You've seen questions about them in the forums and pictures on the 'gram. Reality TV personalities, rappers, and models, pose with a bottle (or cup of tummy flattening tea) praise supplements that promise transformations of your hair from the inside out.


Claiming to "boost your hair's natural collagen" and help hair reach its "maximum capacity," these "specially formulated" pills say you'll have longer, thicker, shinier hair in just 3 months. But do hair vitamins actually work?

According to Medical Daily, we spend almost $176 million a year on supplements we hope will make our hair grow.

"They’re not made-up pills. Our bodies are already taking them in and they should be a part of our diet," says NYC celebrity hairstylist Devin Toth . "Taking them as supplements consistently ensures that those nutrients and vitamins travel through our bloodstream to essential organs, then to our hair follicles and cortex."

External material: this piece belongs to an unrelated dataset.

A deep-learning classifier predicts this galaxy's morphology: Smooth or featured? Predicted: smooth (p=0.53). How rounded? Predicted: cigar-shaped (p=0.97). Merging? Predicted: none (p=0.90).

Most hair supplements contain a mix of biotin, Vitamin C, and Vitamin B3, which are all known to help hair growth--but a healthy diet that includes foods high in protein, iron, and other vitamins can also keep hair looking its best. Salmon is full Vitamin D, protein, and omega-3 fatty acids to promote hair growth and almonds can give you a boost in Vitamin E, which keeps blood flowing to your scalp and encourages hair to grow.

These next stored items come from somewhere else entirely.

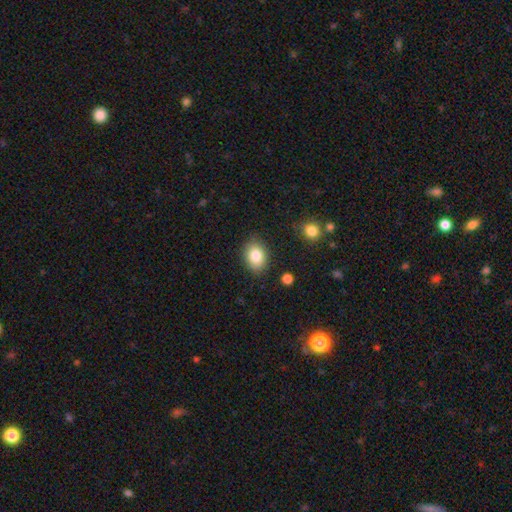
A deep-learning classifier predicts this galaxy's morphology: Smooth or featured? Predicted: smooth (p=0.84). How rounded? Predicted: in between (p=0.70). Merging? Predicted: none (p=0.84).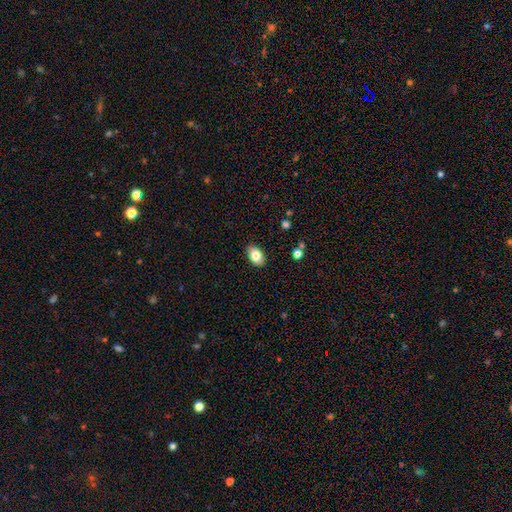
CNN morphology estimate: A smooth galaxy with no disk features (81%) that is in between round and cigar-shaped (88%). Merging: none (87%).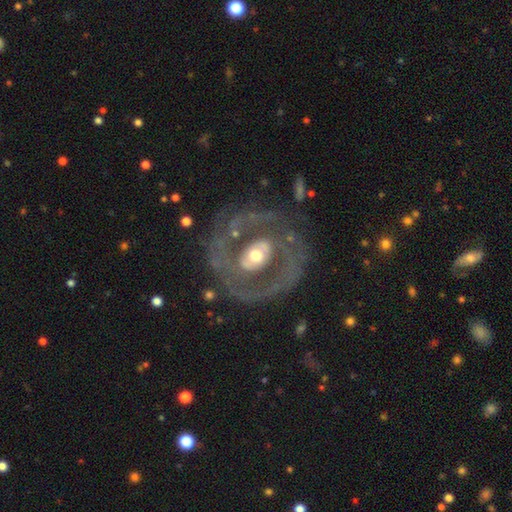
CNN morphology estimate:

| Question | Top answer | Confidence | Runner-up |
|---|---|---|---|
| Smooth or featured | featured or disk | 84% | smooth (11%) |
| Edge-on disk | no | 97% | yes (3%) |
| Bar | no | 45% | weak (33%) |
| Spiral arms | yes | 79% | no (21%) |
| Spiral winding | medium | 45% | tight (35%) |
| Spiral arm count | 2 | 73% | can't tell (11%) |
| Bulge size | moderate | 64% | small (17%) |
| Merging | none | 69% | minor disturbance (14%) |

"One of the biggest misconceptions is that vitamins will help with these problems, but in fact, they may be linked to internal issues stemming from the thyroid or chronic anemia," says Dr. Melissa Piliang, a dermatologist at the Cleveland Clinic. "Multivitamins or prenatal supplements help to fill gaps found in our diets. We tend to restrict carbohydrates or fats for weight lost or replace them with juices, but vitamins contain important nutrients like biotin, zinc and B-complex that help to enhance the health of our hair."

Hair supplements may promise to help your growth, but the vitamin industry isn't regulated as strictly by the U.S. Food and Drug Administration. The FDA classifies vitamins as dietary supplements, and manufacturers don't have to get the FDA's approval before those pills end up on shelves at your local beauty supply.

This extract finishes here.